Paulo Freire in Aotearoa/New Zealand

At the ACE Aotearoa Conference held in Te Whanganui-a-Tara/Wellington in June 2018, one of the speakers was Peruvian popular education leader Nélida Céspedes Rossel who talked about Paulo Freire. Nélida asked Catherine Delahunty, former Kōtare education co-ordinator and now Kōtare trustee, to write a page for her popular education network magazine in Peru about influence of Freire in Aotearoa/New Zealand. The article that Catherine wrote for Nélida also serves as an excellent introduction to the e-book Freire at the Flaxroots: Analysis and Action in Aotearoa which documents Freire’s influence in Aotearoa/New Zealand.

Paulo Freire had considerable influence over popular education in my country and he still does. His visit in the 1970s is recalled as one of those crucial moments when the indigenous struggle was affirmed and the colonisers who thought they were so left wing were challenged. Educators who followed in his footsteps, such as Philippe Fanchette and Father John Curnow, are still revered for the structural analysis tools they shared with radical educators.

My father was one of the hosts of Paulo Freire and I still treasure the thank you letter from this inspirational man as my inheritance. Although too young to appreciate him when he was here, I have since read Pedagogy of the Oppressed many times and can see the influence of his ideas across social movements in this country.

His influence has been profound for people as diverse as church leaders against racism, indigenous language school principals and community workers fighting poverty.

The school for radical education, Kōtare Research and Education for Social Change Trust, which opened in 1999, was deeply influenced by the ideas of both Paulo Freire and his comrade Miles Horton of the Highlander Folk School in Tennessee. These ideas have also influenced more mainstream practitioners but have sometimes been weakened into academic theoretical appreciation rather than transformative and revolutionary challenges to the neoliberal education system in our country.

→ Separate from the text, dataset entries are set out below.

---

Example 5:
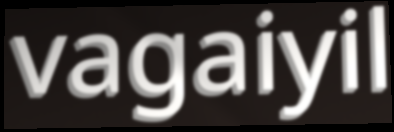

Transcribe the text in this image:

vagaiyil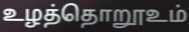
உழத்தொறூஉம்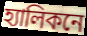
হ্যালিকনে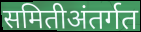
समितीअंतर्गत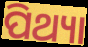
ପିଥ୍ୟା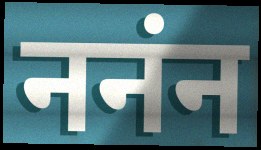
ननंनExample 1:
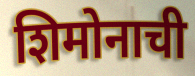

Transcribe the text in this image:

शिमोनाची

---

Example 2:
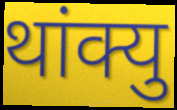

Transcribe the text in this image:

थांक्यु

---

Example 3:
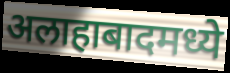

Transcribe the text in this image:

During my decade as education coordinator at Kōtare I worked with others to research the impact of Paulo Freire and produced a resource with the Auckland Workers Education Association titled Freire at the Flaxroots. The resource is a series of interviews with people who applied his ideas about education into a range of settings in this country. The experience was very powerful because the people we met had not only embraced Freirean ideas but had applied them to their unique work as indigenous women leaders, non-indigenous allies for justice, activists against poverty and unemployment and more. As one of the participants says, it was painful to take off the rose-coloured glasses and face the truth about the nature of power and oppression.

The indigenous educators of this country have their own models of transformative collective learning and, for many of us, the contribution of Freire has enriched our respect for their participatory education processes which support their struggle for self-determination.

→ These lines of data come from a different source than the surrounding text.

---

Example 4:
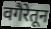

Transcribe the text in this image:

वगैरेतून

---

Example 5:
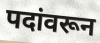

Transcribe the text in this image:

पदांवरूनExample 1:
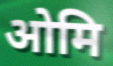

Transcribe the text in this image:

ओमि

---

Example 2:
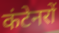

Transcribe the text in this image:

कंटेनरों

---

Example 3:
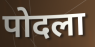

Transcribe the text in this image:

पोदला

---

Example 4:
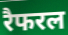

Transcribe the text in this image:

रैफरल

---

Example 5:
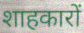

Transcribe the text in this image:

शाहकारोंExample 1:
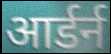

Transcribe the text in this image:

आर्डर्न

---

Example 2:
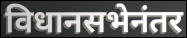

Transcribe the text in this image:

विधानसभेनंतर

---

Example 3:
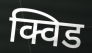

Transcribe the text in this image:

क्विड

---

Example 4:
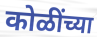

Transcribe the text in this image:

कोळींच्या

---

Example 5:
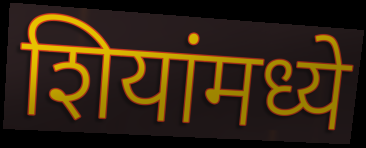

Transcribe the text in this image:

शियांमध्ये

So many of Freire’s ideas from praxis to rejecting “neutrality” have helped us to co-construct educational experiences with both adults and younger people that have increased activism and solidarity. Although popular education has been undermined by free market economics, the commitment to justice at the heart of our collective learning cannot be destroyed.

My mentor, who is now in her 80s, taught me to value the words of Paulo Freire in terms of understanding liberation and oppression, and the necessity for the oppressed to liberate both themselves as well as the oppressors. As a woman in patriarchy and an educator I think about those words every day. We are inspired by Paulo Freire and the international solidarity that keeps his profound analysis speaking powerfully in our work and our lives.